Okay, I got this light today, and started to check the ability of the light. Ez1000 xr-e, that's not bad, it can handle the overcurrent better, than ez900. Very foggy lens, I was unable to clean it with warm water+ soap and alcohol. So I polished it up with my dremel, now it's clean. Only this upgrade increased the throw capability with 4000lux. I measured with foggy lens 50kcd, with clean lens 54kcd. Tailcap current was 2A with a sanyo cell. But, what I noticed: the brightness instantly dropped very quickly. After 10sec the lux meter showed only 50kcd, another 10sec 45kcd...
and this is the reason:
Yes, that's a paper disk under the star. Heat transfer = almost zero.
So please be carefull, and check this on your light.
Only remove the paper disk will not work, because the led will be out of the focus.
I made a little metal disk for this, and now, after 20sec the the light still holds the 52-53kcd value.
I hope that is a one off item you have there. I have 4 now and none of them has had this. On one there was a paper disk above the led, between the plastic retainer disc and the led star. But only on that one unit.
BTW: Those lux values are spot on what I get with that light once the lens is cleaned.
Mine has a paper (I’d actually call it a soft cardboard) disc as well, with a hole in the center. The hole however has been filled in with thermal paste. Someone, somewhere, obviously felt that would do the trick, but the last thing you want to be doing is relying on a film of thermal paste to transfer heat, especially when you’ve created such a small thermal path in the first place. Thermal paste is for filling in the imperfections of two surfaces to be mated, not for creating primary thermal paths.
Was planning to rebuild/mod this light anyway, so it’s not a big deal for me. Waiting for a replacement reflector from DX as well, since the reflective coating was flaking off mine in more than one place, causing a nasty mess inside the head.
Thanks garrybunk for the quick response!
Our discoball light burnt out for tomorrows party and I figured the jacobs would give out a nice reflection from the ball, so i did a quick test… oh how right I was :party: party on
I put the 1 Mohm resistor mod on my Jacob - reset to high now in 2-3 secs when off. I used a surface mount, 800 series I believe - very simple to solder on. I also upgraded to the R2 LED - nice, little broghter, will be updating to a Nangj driver when it comes in.
Last week I had two A60, let’s call them #1 and #2.
The #1 had a tighter hotspot than #2 and pulled 2.15A rising fast to 2.4A.
That was a bad sign (could be a thermal problem and the road to self destruction).
Lumens measurement was 360 fading fast to 240!
The #2 pulled a steady 2.1A and was 350 lumens fading to 330.
I disassembled #1 at the LED end. The plastic capsule around the LED had previously been removed (there was pressed a hole in it) perhaps for adjustment?.
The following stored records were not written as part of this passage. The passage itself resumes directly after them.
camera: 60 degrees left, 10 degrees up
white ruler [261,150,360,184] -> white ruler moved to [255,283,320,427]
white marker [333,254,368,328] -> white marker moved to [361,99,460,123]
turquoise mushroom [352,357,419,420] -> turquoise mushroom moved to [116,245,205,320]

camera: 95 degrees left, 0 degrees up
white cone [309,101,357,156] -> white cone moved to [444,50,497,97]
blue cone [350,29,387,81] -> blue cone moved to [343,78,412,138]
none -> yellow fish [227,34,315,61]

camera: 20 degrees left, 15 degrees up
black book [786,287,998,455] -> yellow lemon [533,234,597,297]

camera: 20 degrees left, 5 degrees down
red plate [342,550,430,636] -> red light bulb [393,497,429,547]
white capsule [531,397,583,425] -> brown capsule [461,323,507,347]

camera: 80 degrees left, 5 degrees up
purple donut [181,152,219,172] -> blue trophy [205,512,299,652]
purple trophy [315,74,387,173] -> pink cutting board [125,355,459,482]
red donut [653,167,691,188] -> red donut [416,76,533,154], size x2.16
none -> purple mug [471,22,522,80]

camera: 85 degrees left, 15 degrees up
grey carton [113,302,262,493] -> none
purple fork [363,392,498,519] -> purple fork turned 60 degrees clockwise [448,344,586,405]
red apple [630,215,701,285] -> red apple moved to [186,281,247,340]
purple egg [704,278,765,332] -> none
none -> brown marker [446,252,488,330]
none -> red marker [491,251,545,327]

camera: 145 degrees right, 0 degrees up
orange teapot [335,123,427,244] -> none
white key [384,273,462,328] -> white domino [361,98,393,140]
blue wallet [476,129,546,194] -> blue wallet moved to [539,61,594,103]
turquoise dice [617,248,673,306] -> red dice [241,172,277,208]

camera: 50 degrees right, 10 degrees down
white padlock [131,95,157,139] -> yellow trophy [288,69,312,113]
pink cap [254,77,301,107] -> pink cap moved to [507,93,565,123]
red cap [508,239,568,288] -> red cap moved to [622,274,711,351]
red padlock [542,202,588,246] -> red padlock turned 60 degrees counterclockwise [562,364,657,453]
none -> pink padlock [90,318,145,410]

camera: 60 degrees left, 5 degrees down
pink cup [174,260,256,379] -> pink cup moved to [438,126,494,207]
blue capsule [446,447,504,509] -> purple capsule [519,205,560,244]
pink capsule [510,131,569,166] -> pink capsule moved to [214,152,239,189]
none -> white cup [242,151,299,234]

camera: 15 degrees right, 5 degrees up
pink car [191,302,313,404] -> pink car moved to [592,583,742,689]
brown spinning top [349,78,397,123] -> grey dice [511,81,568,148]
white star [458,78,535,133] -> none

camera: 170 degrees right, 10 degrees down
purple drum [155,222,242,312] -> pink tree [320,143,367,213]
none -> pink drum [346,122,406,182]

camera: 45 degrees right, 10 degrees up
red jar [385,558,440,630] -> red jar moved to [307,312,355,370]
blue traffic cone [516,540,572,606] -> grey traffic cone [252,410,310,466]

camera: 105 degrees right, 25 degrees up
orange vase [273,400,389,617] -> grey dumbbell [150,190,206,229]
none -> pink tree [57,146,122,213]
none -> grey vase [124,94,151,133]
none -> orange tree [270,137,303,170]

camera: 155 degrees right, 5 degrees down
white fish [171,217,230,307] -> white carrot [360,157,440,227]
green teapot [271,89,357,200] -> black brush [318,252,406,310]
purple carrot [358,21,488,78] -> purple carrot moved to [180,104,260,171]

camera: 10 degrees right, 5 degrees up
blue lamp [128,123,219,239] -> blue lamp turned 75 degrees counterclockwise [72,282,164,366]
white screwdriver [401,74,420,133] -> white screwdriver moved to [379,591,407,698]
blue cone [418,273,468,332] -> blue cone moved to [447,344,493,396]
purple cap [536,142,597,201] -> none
The cooling was castatrofal, the star sat loose on a 7mm black piedestal, 0.5mm high. I thought it was a piece of metal but it was two layers of self-adhesive plastic rounds meaning the star had no cooling at all!
There was some traces of white paste that could indicate that the star had previously sat directly, with paste, on the pill.
Now what is that?
What I don’t understand is why would someone put anything beneath the star unless it can’t reach the bottom of the reflector? For an optical adjustment I would put something between the star and the reflector.
Perhaps an answer will show when I clean up and mount the LED properly, without plastic in between and look at the hotspot. After all I have the #2 to compare to, the one with the bigger hotspot. Perhaps it too needs adjustment of the reflector position, in due time…
EDIT: Yep! After removing the plastic and mounting the star properly the hotspot grew the 10-20% to become the same size as the A60 #2 (and a bit uneven). I am now convinced that it is necessary to put 0.5 mm of metal beneath the star as the reflector cannot be moved closer to the LED. The factory must have had some ugly hotspots and made that quick and very dirty solution to the worst of them.
Also, without the spacer, the star is not pressed against the pill and overheating could be the result.
The one I played with at weekend had no “spacer” for want of a better word under the star, just the anodized light engine base (funnily enough, the keygos ke-5 has exactly the same set up, has a direct drive xm-l and I don’t remember seeing many threads about them burning out…).
I just sanded back the anodizing on both lights, new diamond thermal paste (because that’s what was available locally) and reinstalled the led’s.
If I’m honest, I’m unconvinced the anodizing causes that much issue, but what do I know?